== REQUEST ==
When you copy from the entries that follow, take only the lines from the one with "компот, Углеводы: 14 -> 6.8" down to the one with "2021-08-26(1): 72930 -> 53150", keeping both ends and dropping every picture.

== EXCERPTED RECORDS ==
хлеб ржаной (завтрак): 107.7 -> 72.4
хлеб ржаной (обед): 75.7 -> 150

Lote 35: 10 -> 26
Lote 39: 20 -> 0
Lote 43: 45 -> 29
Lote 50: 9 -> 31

==

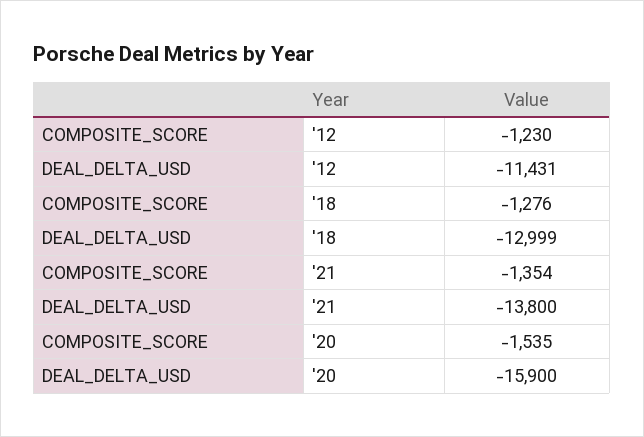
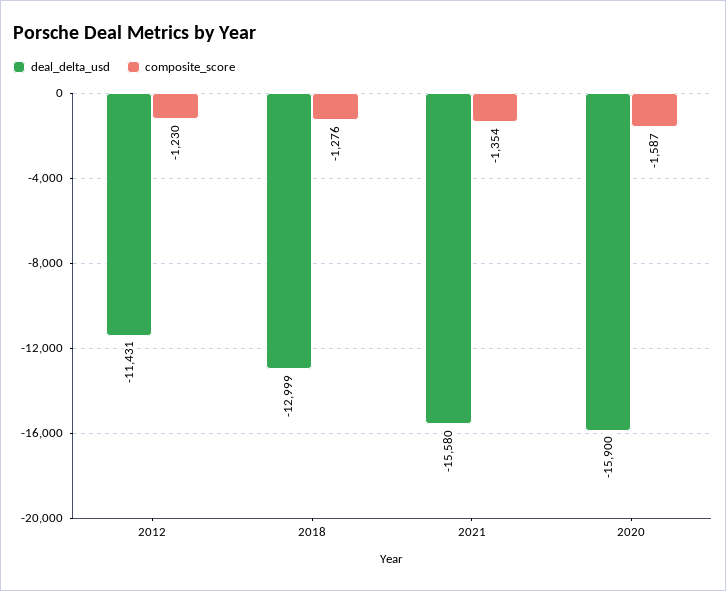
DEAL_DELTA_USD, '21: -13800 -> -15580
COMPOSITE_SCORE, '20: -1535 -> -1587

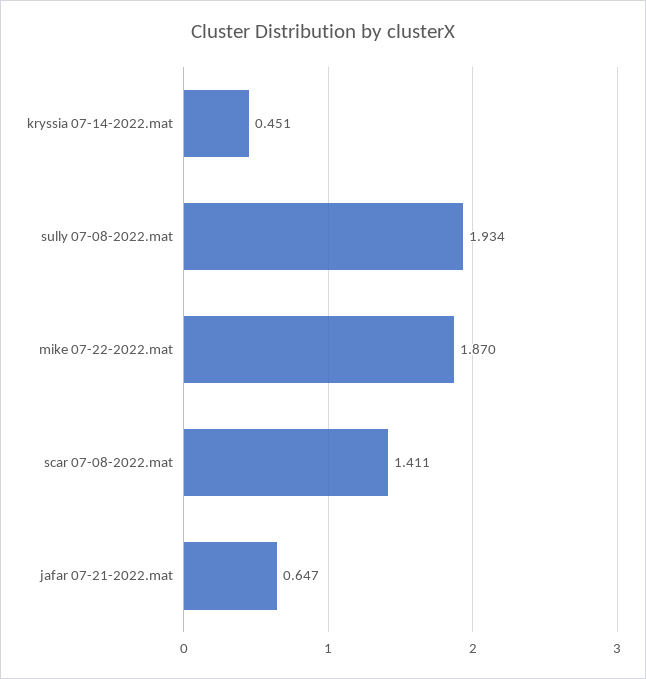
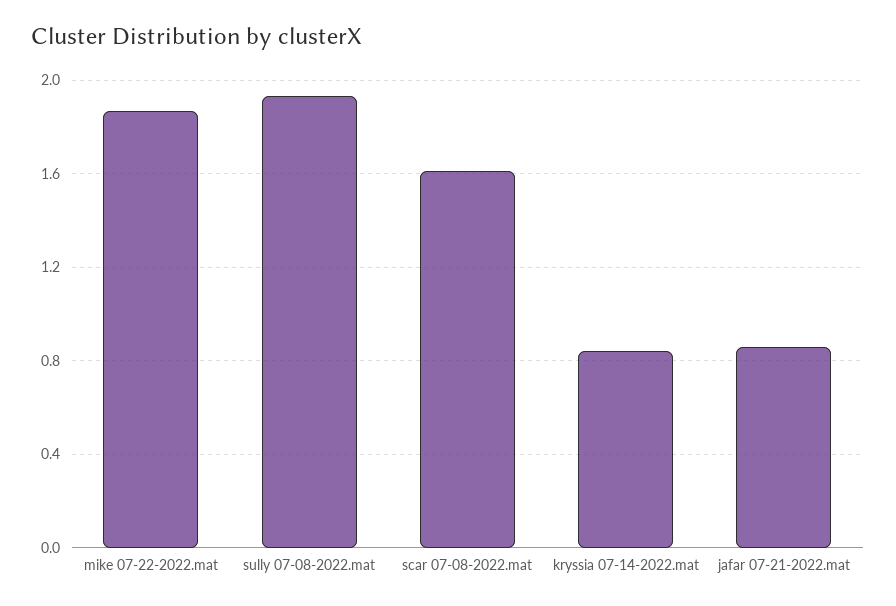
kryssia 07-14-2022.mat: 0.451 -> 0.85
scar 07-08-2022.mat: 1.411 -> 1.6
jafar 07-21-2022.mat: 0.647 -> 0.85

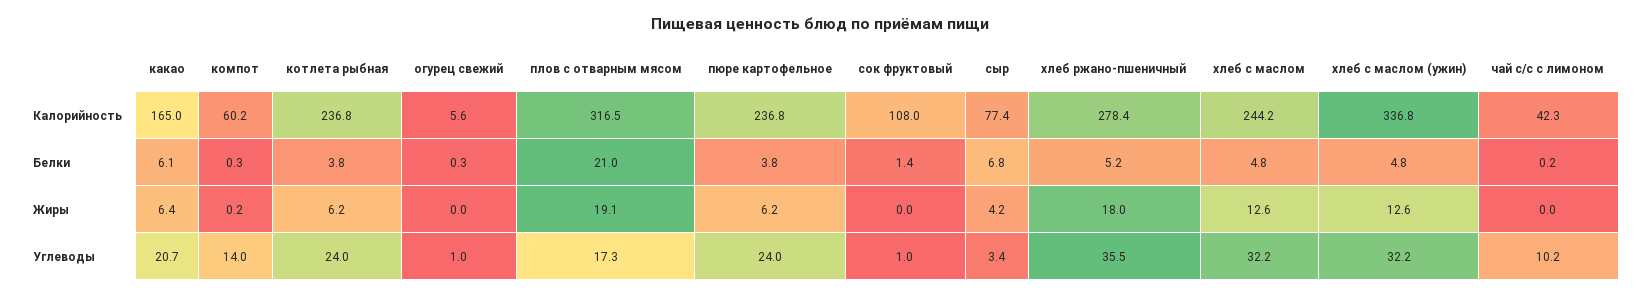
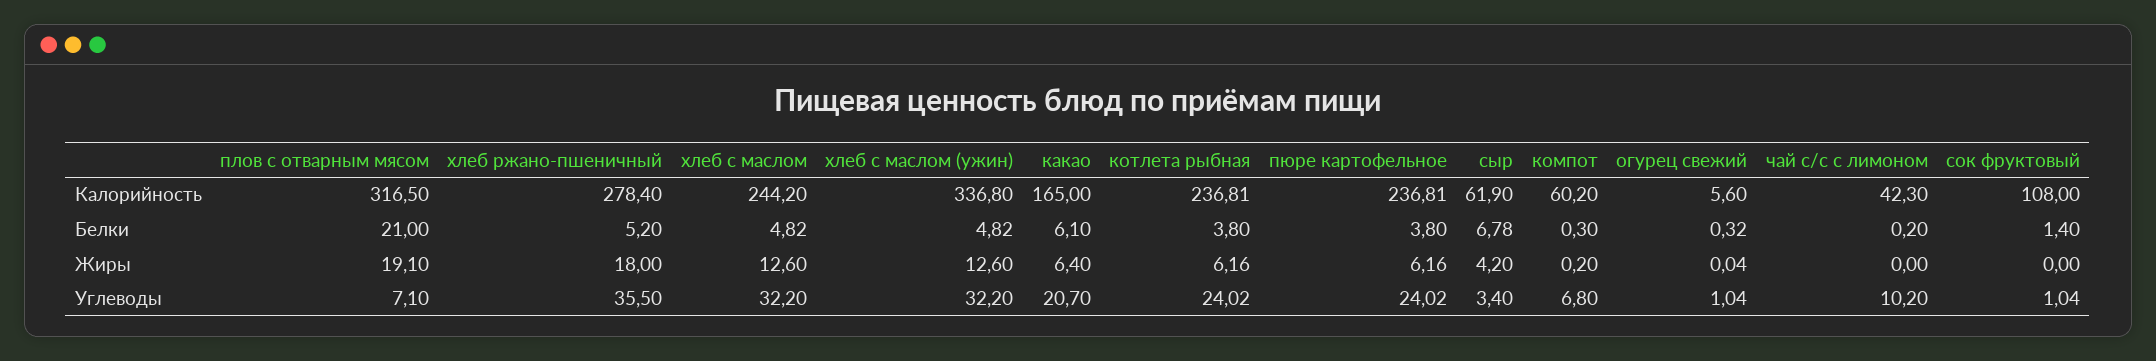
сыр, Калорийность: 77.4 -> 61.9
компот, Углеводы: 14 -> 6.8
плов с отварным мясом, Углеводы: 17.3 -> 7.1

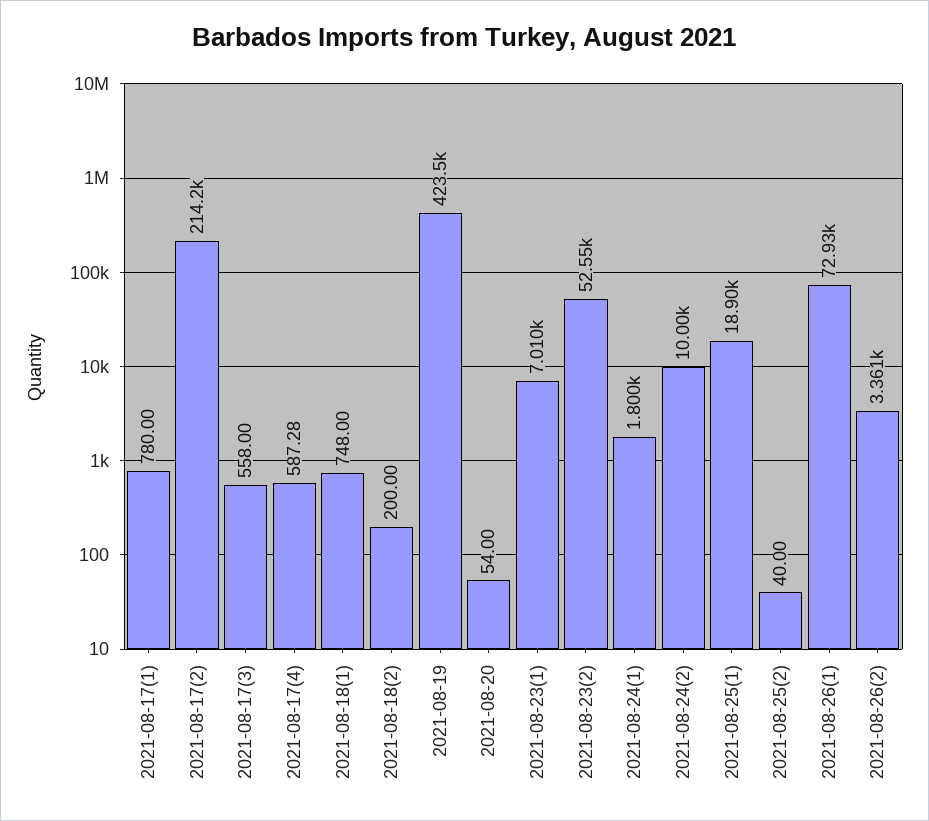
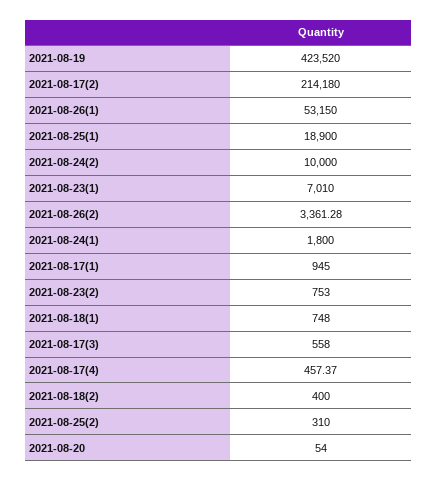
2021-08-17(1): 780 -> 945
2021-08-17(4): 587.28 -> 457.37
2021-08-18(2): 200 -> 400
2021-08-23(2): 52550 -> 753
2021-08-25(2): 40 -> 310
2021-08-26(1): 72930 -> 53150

---

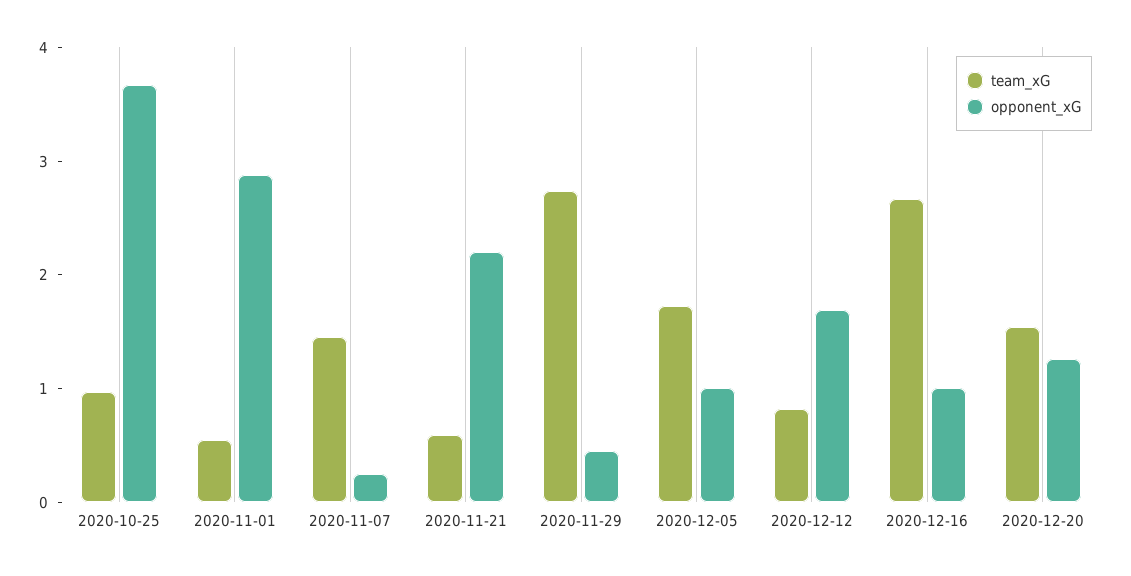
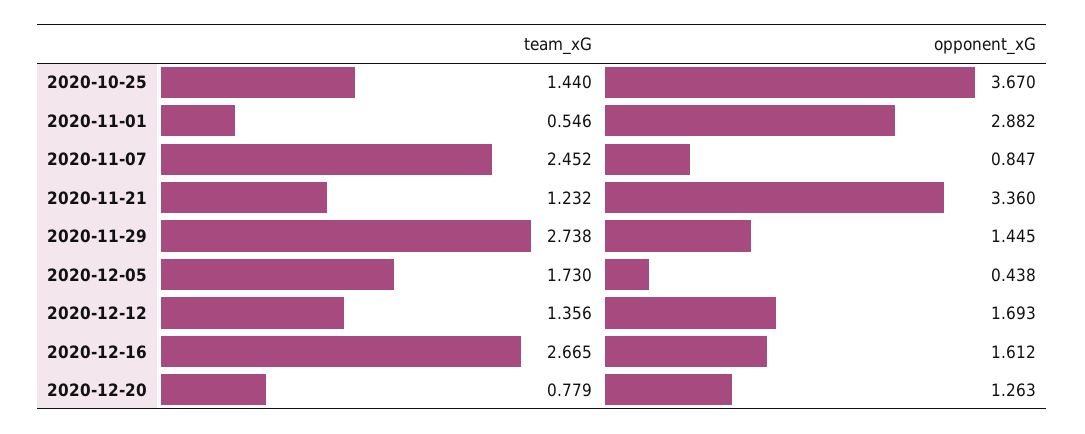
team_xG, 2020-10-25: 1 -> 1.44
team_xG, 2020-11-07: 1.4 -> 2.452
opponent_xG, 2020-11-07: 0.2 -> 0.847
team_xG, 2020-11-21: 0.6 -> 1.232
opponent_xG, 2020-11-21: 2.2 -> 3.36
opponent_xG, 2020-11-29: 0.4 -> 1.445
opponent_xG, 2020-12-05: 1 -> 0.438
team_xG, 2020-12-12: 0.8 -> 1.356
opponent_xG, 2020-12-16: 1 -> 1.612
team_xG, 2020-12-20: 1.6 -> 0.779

== WRITTEN SOLUTION ==
компот, Углеводы: 14 -> 6.8
плов с отварным мясом, Углеводы: 17.3 -> 7.1

2021-08-17(1): 780 -> 945
2021-08-17(4): 587.28 -> 457.37
2021-08-18(2): 200 -> 400
2021-08-23(2): 52550 -> 753
2021-08-25(2): 40 -> 310
2021-08-26(1): 72930 -> 53150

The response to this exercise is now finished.